» YOUR TASK
The answer must consist of every record below, transcribed exactly.

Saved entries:

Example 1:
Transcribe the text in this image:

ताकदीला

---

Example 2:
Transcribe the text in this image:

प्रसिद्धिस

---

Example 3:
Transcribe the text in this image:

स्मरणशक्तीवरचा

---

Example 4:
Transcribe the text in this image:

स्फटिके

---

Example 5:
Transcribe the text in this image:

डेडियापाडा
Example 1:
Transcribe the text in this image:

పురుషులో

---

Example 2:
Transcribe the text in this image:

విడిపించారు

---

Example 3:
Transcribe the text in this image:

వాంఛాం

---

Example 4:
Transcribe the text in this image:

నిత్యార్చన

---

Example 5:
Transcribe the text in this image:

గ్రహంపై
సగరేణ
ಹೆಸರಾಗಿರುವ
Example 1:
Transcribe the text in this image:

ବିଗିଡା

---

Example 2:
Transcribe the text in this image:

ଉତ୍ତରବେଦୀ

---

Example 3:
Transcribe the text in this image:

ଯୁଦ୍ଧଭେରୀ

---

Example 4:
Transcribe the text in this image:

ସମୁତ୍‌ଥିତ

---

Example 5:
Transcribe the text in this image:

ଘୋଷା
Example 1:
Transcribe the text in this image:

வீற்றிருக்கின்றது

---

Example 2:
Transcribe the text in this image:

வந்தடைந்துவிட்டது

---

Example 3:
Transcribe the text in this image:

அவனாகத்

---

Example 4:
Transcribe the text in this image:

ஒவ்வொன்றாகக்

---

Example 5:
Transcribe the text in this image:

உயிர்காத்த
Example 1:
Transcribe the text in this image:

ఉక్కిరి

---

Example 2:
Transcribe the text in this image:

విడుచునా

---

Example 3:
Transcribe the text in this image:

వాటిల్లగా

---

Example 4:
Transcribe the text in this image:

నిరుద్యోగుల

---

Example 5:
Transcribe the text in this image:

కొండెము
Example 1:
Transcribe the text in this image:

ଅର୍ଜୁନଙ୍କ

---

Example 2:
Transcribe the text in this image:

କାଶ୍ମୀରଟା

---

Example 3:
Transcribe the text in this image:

» ANSWER
Example 1:
Transcribe the text in this image:

ताकदीला

---

Example 2:
Transcribe the text in this image:

प्रसिद्धिस

---

Example 3:
Transcribe the text in this image:

स्मरणशक्तीवरचा

---

Example 4:
Transcribe the text in this image:

स्फटिके

---

Example 5:
Transcribe the text in this image:

डेडियापाडा
Example 1:
Transcribe the text in this image:

పురుషులో

---

Example 2:
Transcribe the text in this image:

విడిపించారు

---

Example 3:
Transcribe the text in this image:

వాంఛాం

---

Example 4:
Transcribe the text in this image:

నిత్యార్చన

---

Example 5:
Transcribe the text in this image:

గ్రహంపై
సగరేణ
ಹೆಸರಾಗಿರುವ
Example 1:
Transcribe the text in this image:

ବିଗିଡା

---

Example 2:
Transcribe the text in this image:

ଉତ୍ତରବେଦୀ

---

Example 3:
Transcribe the text in this image:

ଯୁଦ୍ଧଭେରୀ

---

Example 4:
Transcribe the text in this image:

ସମୁତ୍‌ଥିତ

---

Example 5:
Transcribe the text in this image:

ଘୋଷା
Example 1:
Transcribe the text in this image:

வீற்றிருக்கின்றது

---

Example 2:
Transcribe the text in this image:

வந்தடைந்துவிட்டது

---

Example 3:
Transcribe the text in this image:

அவனாகத்

---

Example 4:
Transcribe the text in this image:

ஒவ்வொன்றாகக்

---

Example 5:
Transcribe the text in this image:

உயிர்காத்த
Example 1:
Transcribe the text in this image:

ఉక్కిరి

---

Example 2:
Transcribe the text in this image:

విడుచునా

---

Example 3:
Transcribe the text in this image:

వాటిల్లగా

---

Example 4:
Transcribe the text in this image:

నిరుద్యోగుల

---

Example 5:
Transcribe the text in this image:

కొండెము
Example 1:
Transcribe the text in this image:

ଅର୍ଜୁନଙ୍କ

---

Example 2:
Transcribe the text in this image:

କାଶ୍ମୀରଟା

---

Example 3:
Transcribe the text in this image:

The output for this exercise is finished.